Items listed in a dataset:
----------
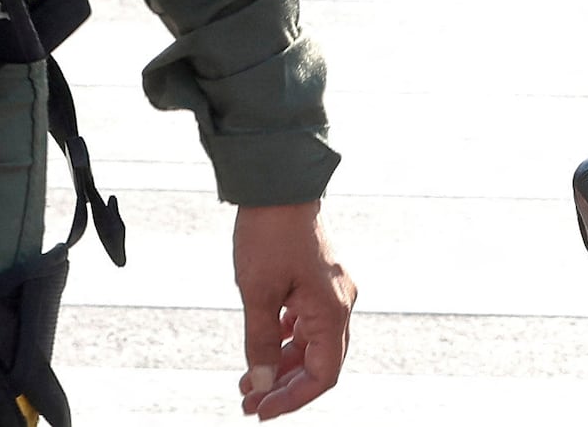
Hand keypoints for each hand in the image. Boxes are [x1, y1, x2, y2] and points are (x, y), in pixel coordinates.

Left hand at [232, 198, 355, 414]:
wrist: (277, 183)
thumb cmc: (268, 234)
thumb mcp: (258, 293)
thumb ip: (261, 342)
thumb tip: (260, 383)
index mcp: (332, 310)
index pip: (323, 375)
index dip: (293, 398)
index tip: (261, 410)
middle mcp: (339, 303)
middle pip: (319, 363)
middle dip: (284, 386)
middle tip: (248, 402)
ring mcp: (330, 290)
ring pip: (311, 343)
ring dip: (282, 365)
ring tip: (248, 381)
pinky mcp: (317, 280)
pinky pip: (307, 323)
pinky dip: (286, 340)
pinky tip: (264, 345)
----------
-- What to work on --
Copy, exactly and with nothing added, the lines from the one containing "index mcp: (332, 310)" through the end of the records.

-- Finished exercise --
index mcp: (332, 310)
index pip: (323, 375)
index dip: (293, 398)
index tip: (261, 410)
middle mcp: (339, 303)
middle pip: (319, 363)
middle dip: (284, 386)
middle tip: (248, 402)
ring mcp: (330, 290)
ring pip: (311, 343)
ring dip: (282, 365)
ring tip: (248, 381)
pinky mcp: (317, 280)
pinky pip: (307, 323)
pinky dip: (286, 340)
pinky tip: (264, 345)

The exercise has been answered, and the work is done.